For instance, blood banks use automation for blood grouping and cross-matching for diseases like HIV, Hepatitis B and C, with sophisticated techniques such as Nucleic Acid Testing (NAT) and others. It may be recalled that the Union Ministry of Health and Family Welfare had, in 2014, taken the decision to allow transfer of blood from one bank to another. Each state’s Blood Transfusion Council had worked on how official transfers could be allowed and issued guidelines accordingly.
In April this year, the Maharashtra State Blood Transfusion Council (SBTC) issued a circular, allowing its 326 blood banks to exchange blood. Arun Thorat, assistant director at the SBTC, told Pune Newsline that the aim was to utilise blood and its components better, and reduce wastage. Dr Dileep Wani, chairperson of Jankalyan chain of blood banks and a member of the State Blood Transfusion Council’s governing body, said the move was a good one and would help during medical emergencies, irrespective of the technology used to test blood.

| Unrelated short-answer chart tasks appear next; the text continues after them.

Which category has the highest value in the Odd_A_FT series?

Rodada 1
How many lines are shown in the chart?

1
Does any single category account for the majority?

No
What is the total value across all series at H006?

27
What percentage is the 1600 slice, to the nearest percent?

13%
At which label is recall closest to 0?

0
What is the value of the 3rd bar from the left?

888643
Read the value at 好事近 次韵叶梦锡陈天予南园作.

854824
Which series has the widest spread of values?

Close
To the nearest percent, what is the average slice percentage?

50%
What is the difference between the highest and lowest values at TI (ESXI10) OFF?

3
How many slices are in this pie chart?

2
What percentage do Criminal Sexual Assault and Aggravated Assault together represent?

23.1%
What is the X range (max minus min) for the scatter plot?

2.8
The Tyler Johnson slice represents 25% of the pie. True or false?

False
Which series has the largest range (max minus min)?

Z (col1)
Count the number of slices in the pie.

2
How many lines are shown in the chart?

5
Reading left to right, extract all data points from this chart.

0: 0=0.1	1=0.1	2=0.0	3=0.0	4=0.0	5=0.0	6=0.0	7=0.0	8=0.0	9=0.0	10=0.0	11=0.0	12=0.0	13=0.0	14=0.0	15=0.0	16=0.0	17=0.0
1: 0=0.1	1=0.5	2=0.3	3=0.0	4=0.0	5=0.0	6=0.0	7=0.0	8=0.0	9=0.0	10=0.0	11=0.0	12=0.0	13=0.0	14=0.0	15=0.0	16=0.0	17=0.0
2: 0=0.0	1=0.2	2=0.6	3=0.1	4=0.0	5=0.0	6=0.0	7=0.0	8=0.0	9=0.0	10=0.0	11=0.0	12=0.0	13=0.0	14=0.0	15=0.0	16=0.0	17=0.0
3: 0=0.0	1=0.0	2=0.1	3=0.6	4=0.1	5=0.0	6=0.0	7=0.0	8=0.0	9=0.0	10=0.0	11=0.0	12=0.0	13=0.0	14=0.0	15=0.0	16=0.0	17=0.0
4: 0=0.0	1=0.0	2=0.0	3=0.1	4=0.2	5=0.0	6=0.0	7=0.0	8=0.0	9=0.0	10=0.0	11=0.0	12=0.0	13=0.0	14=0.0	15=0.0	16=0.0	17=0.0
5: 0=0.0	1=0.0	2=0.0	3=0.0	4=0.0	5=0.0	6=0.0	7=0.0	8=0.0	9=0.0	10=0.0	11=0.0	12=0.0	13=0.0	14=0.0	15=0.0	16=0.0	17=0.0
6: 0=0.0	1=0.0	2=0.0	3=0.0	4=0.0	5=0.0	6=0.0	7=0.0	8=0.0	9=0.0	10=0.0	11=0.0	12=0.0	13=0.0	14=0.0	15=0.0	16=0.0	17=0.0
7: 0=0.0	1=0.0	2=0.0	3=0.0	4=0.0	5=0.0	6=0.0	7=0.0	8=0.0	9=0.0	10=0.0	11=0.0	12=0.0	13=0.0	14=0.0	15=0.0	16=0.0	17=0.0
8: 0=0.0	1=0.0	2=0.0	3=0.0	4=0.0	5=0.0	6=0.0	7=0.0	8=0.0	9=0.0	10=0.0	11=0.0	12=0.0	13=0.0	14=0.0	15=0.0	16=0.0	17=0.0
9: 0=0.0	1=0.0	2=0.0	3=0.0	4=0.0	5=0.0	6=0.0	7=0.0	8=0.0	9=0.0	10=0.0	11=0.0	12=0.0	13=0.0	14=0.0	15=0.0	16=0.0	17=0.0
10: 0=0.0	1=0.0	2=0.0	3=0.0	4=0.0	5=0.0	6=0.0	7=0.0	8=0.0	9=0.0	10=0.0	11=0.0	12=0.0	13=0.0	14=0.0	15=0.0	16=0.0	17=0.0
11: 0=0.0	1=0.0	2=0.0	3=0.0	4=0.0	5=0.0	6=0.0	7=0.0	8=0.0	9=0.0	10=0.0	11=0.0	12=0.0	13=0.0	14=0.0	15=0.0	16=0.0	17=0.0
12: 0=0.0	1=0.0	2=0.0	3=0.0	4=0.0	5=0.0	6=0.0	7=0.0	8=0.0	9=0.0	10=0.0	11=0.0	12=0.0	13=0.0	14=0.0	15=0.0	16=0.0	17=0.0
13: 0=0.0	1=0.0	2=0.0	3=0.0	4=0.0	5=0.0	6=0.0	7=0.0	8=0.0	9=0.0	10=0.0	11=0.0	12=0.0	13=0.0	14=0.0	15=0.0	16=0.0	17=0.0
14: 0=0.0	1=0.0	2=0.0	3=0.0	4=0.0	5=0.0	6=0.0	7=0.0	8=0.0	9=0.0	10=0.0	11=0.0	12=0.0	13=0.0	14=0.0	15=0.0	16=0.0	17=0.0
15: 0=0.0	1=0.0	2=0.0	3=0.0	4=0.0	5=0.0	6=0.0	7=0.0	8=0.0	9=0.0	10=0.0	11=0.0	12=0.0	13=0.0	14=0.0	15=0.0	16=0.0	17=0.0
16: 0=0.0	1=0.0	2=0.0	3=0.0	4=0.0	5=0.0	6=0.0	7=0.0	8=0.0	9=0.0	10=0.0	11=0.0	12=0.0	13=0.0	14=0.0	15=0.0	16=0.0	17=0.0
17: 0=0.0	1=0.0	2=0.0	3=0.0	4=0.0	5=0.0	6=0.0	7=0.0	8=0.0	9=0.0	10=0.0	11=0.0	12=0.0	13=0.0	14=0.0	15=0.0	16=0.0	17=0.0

“For instance, on the WhatsApp group of blood banks across the state, the civil hospital’s blood bank at Kolhapur said it had excess blood, and 70 units was sent to the state government-run Sassoon hospital in Pune,” said Wani. He, however, added that the blood needed to be transported under proper cold chain maintenance. Dr Poornima Rao, senior consultant and in-charge of the blood bank at Sahyadri hospital, said Maharashtra has not made NAT testing of blood mandatory, unlike other states like Rajasthan.
“The priority is to provide safe blood. Each blood bank has a different technology to test blood. Who will shoulder the responsibility in a medico-legal case related to transfused blood,” said Rao. At Ruby Hall Clinic, blood bank in-charge Dr Snehal Mujumdar said the idea of transferring blood from one bank to another was a good one. “However, there are many different methods to test blood, so the quality may vary,” said Mujumdar.